Treasures of the Past

In all the glitz and glamour of my real estate purchase, I forgot to share a few delightful nuggets.

First, I met the world's most ridiculous realtor. She showed us an interesting crackhouse in Lakeview without ever putting down her breakfast burrito. Her boyfriend followed us around mutely the whole time we were looking at the place, to the point that I seriously feared he might follow us home. And she had the most splendidly hopeful explanations for things. She termed the zig-zag-shaped second bedroom "distinctive." She solved the unit's complete lack of storage space by suggesting we put a cabinet in the building stairway. And she ushered us out onto the postage-stamp back porch in subzero weather to show us a "beautiful view" of the parking lot and alley that was "definitely worth braving the cold."

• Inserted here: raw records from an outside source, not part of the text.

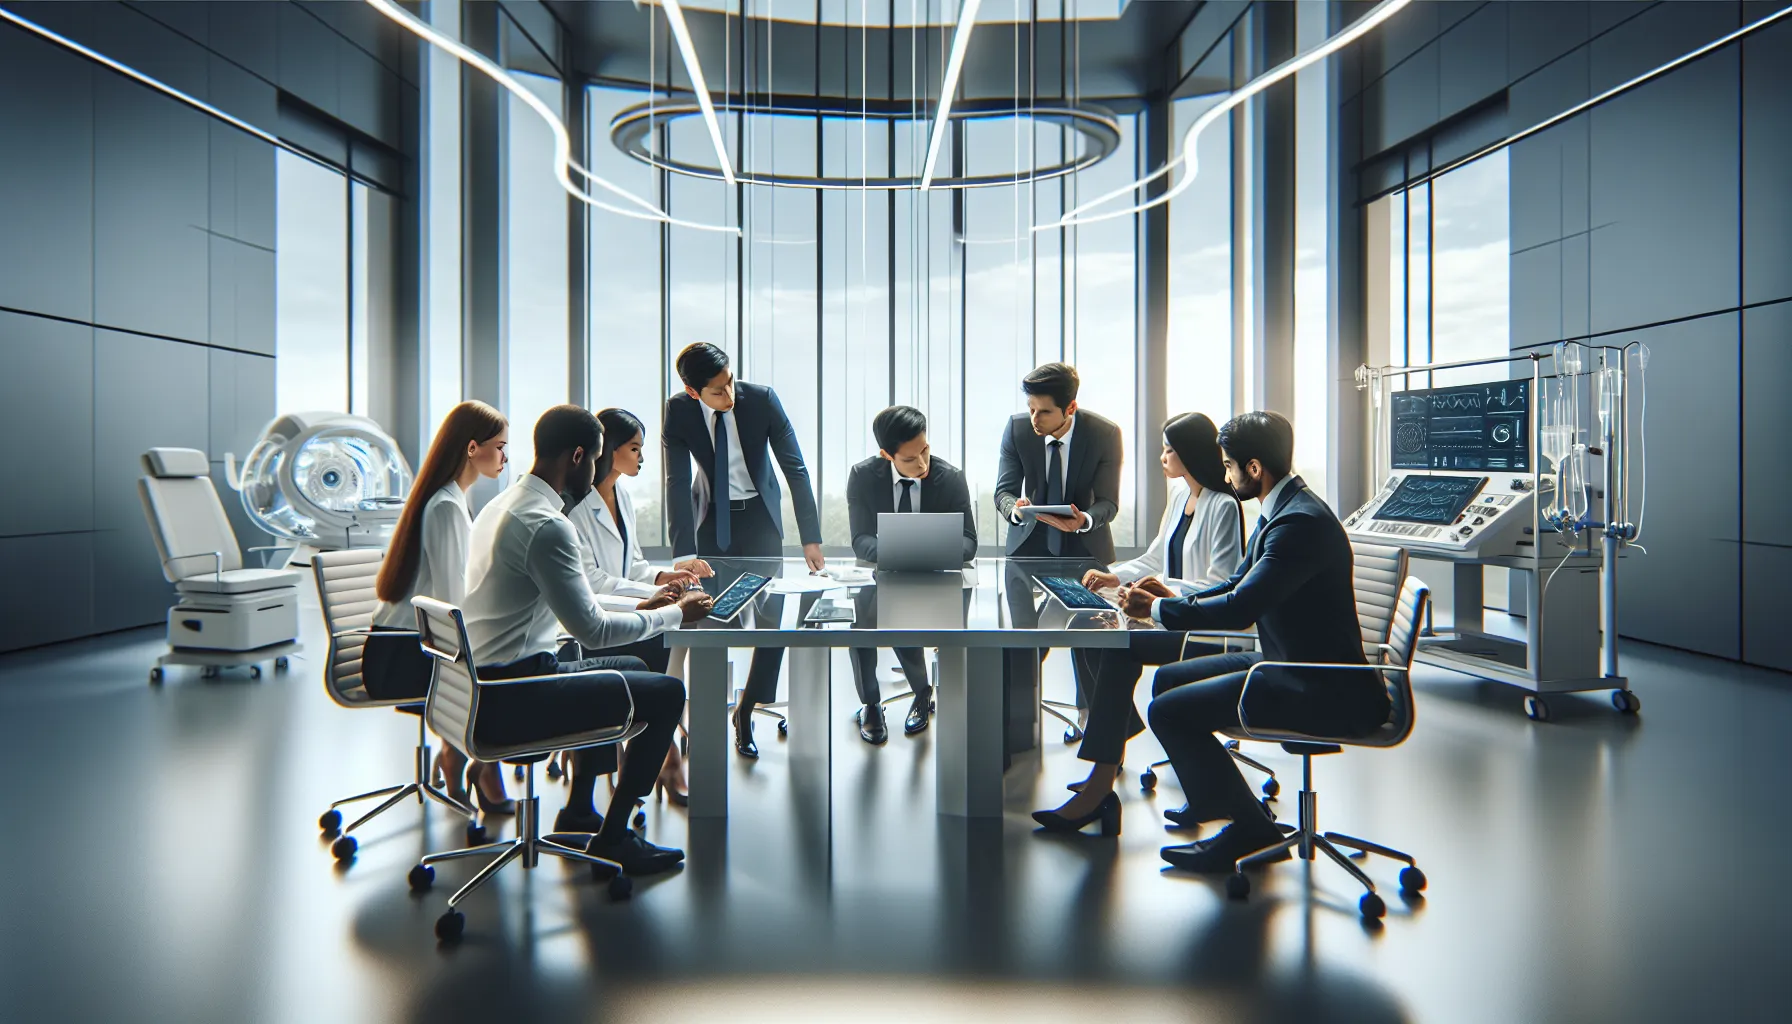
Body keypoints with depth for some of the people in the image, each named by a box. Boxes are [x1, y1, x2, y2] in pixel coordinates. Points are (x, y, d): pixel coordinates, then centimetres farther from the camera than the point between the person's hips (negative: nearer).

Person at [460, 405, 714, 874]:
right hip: (509, 700, -10)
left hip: (486, 685, 10)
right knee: (666, 692, -9)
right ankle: (612, 837, 4)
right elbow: (591, 630, -19)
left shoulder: (503, 505, 11)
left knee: (631, 668, 26)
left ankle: (579, 810, 32)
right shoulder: (547, 526, -21)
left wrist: (642, 604, 16)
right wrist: (674, 614, -6)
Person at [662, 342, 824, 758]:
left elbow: (795, 468, -13)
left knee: (772, 615, -6)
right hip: (711, 518, 0)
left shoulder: (762, 398, -18)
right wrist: (683, 554, -28)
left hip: (759, 516, 0)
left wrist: (810, 538, -15)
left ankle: (745, 712, 13)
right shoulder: (678, 411, -16)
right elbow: (677, 483, -18)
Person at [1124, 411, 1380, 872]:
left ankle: (1248, 827, 1)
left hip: (1321, 692, -11)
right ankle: (1215, 798, 29)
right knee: (1168, 678, 15)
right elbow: (1239, 586, 17)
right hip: (1290, 665, 11)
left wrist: (1157, 609, -15)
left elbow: (1240, 608, -28)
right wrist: (1174, 598, 1)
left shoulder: (1301, 521, -23)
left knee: (1168, 711, -16)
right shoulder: (1281, 511, 10)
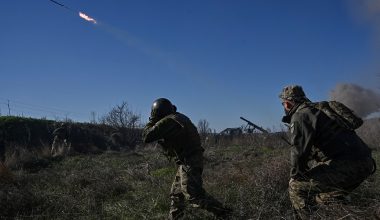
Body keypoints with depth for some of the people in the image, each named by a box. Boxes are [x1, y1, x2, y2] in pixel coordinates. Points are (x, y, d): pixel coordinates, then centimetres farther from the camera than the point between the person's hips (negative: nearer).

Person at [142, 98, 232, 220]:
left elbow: (146, 137, -15)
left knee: (193, 195, -9)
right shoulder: (178, 117, 13)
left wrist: (150, 123, 2)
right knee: (176, 193, 17)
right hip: (187, 163, 10)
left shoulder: (167, 121, -16)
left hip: (189, 163, -10)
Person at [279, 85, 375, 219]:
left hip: (346, 164, -10)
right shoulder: (316, 109, 23)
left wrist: (295, 176, -3)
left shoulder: (300, 115, -7)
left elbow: (299, 149, -18)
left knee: (297, 186, -5)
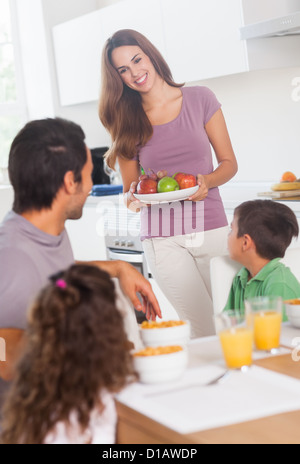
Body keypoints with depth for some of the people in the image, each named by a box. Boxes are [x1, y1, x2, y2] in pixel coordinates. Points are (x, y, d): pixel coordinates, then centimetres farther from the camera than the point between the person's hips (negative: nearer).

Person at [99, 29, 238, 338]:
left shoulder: (199, 99, 4)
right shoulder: (126, 121, 6)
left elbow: (229, 163, 8)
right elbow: (129, 187, 10)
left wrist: (207, 181, -13)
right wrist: (134, 198, -13)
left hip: (211, 228, 1)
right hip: (162, 238, -1)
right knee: (206, 332, -10)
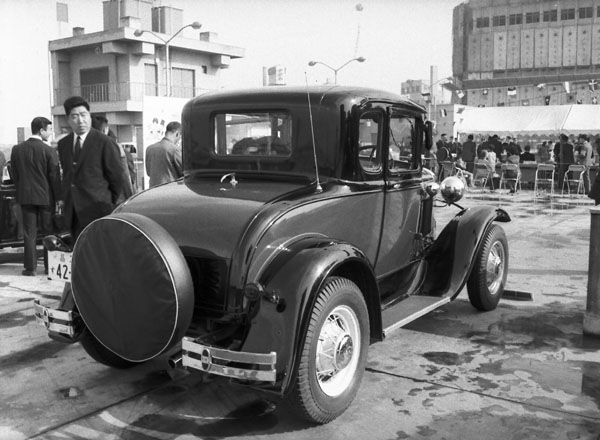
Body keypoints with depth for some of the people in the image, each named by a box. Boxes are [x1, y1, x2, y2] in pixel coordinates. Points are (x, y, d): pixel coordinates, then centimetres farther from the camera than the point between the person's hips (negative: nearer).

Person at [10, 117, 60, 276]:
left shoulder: (17, 149, 2)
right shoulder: (49, 151, -11)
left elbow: (14, 175, 7)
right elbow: (54, 177, -9)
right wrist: (58, 197, -1)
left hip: (25, 197, 3)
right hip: (45, 197, -3)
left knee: (29, 233, 7)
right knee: (49, 231, 8)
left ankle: (30, 267, 9)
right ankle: (50, 266, 12)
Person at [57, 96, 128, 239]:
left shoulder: (105, 143, -8)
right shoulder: (63, 144, 12)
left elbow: (118, 178, -5)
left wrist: (117, 210, -3)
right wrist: (64, 199, 15)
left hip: (98, 211, -6)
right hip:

I want her to bear my children.

Then, another realtor called us after the showing to accuse us of stealing prescription drugs from the condo. Yes, in the ten minutes we looked at the Malaysian-sweatshop-posing-as-loft, we were alleged to have somehow pocketed painkillers hidden in the depths of the owner's sock drawer. But as much bad-decorating-induced pain as I was in, I don't think a trip through a middle-aged couples' long johns would have solved any of my problems.

Oh, and several places had strange tiny cubbies in them, which I can only think are designed for the storage of the sentient serving robots our society is sure to develop. Because Small Wonder doesn't need a bedroom to call her own.